**EXERCISE GOAL:**
Note how many lines in the entries below contain the string "corners", and answer with that number and no other text.

Electronic design files
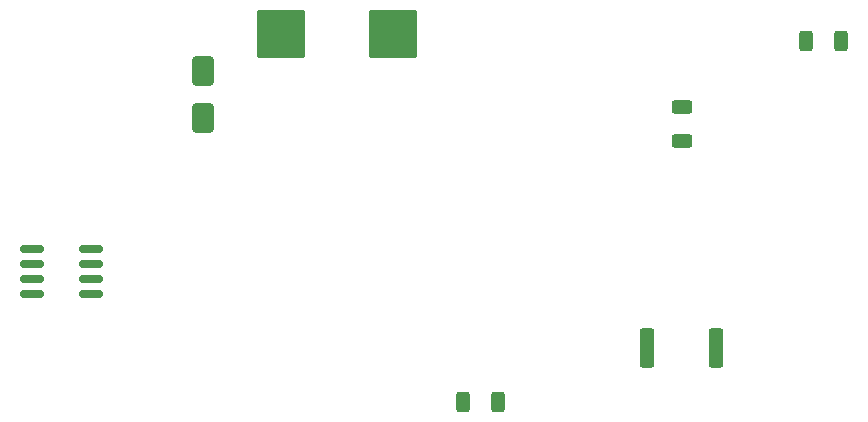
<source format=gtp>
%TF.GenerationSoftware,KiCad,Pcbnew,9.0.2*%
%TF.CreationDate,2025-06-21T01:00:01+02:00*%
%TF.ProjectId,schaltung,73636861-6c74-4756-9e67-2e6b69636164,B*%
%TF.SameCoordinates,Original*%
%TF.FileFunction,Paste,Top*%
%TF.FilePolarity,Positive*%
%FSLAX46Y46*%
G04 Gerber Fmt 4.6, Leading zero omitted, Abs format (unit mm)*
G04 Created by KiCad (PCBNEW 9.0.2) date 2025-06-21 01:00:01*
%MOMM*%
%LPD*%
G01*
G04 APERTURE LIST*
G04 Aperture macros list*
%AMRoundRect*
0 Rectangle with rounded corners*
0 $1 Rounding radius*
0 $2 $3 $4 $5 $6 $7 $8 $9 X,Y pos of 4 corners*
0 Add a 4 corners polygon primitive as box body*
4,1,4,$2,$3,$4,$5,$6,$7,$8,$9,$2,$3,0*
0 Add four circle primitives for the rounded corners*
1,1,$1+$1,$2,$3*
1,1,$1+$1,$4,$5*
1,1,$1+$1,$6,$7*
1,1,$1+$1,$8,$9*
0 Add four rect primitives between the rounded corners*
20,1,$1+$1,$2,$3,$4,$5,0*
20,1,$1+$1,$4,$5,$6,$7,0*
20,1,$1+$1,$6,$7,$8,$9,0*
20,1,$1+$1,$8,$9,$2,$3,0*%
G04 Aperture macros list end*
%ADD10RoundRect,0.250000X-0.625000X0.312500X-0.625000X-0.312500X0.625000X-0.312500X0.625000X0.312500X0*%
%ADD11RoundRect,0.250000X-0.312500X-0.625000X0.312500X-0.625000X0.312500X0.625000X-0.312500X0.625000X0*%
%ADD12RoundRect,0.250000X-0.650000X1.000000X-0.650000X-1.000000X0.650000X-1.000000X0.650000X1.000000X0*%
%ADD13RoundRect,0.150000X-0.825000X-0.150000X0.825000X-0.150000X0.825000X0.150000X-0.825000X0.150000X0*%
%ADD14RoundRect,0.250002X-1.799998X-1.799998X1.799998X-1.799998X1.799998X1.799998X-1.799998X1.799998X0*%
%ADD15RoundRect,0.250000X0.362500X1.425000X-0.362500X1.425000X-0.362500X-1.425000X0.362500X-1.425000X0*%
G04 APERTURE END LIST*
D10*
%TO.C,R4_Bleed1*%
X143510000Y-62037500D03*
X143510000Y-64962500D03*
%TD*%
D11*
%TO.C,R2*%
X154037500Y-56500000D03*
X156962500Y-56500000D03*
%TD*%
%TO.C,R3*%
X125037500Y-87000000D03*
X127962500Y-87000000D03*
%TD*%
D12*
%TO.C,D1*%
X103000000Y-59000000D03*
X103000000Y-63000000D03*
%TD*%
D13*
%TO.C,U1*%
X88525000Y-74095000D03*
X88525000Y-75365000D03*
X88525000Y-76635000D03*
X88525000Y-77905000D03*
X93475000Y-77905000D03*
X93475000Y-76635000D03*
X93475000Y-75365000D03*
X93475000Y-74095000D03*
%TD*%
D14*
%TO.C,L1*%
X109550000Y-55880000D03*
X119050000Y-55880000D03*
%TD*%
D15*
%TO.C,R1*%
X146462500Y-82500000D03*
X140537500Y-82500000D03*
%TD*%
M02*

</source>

**WRITTEN SOLUTION:**
5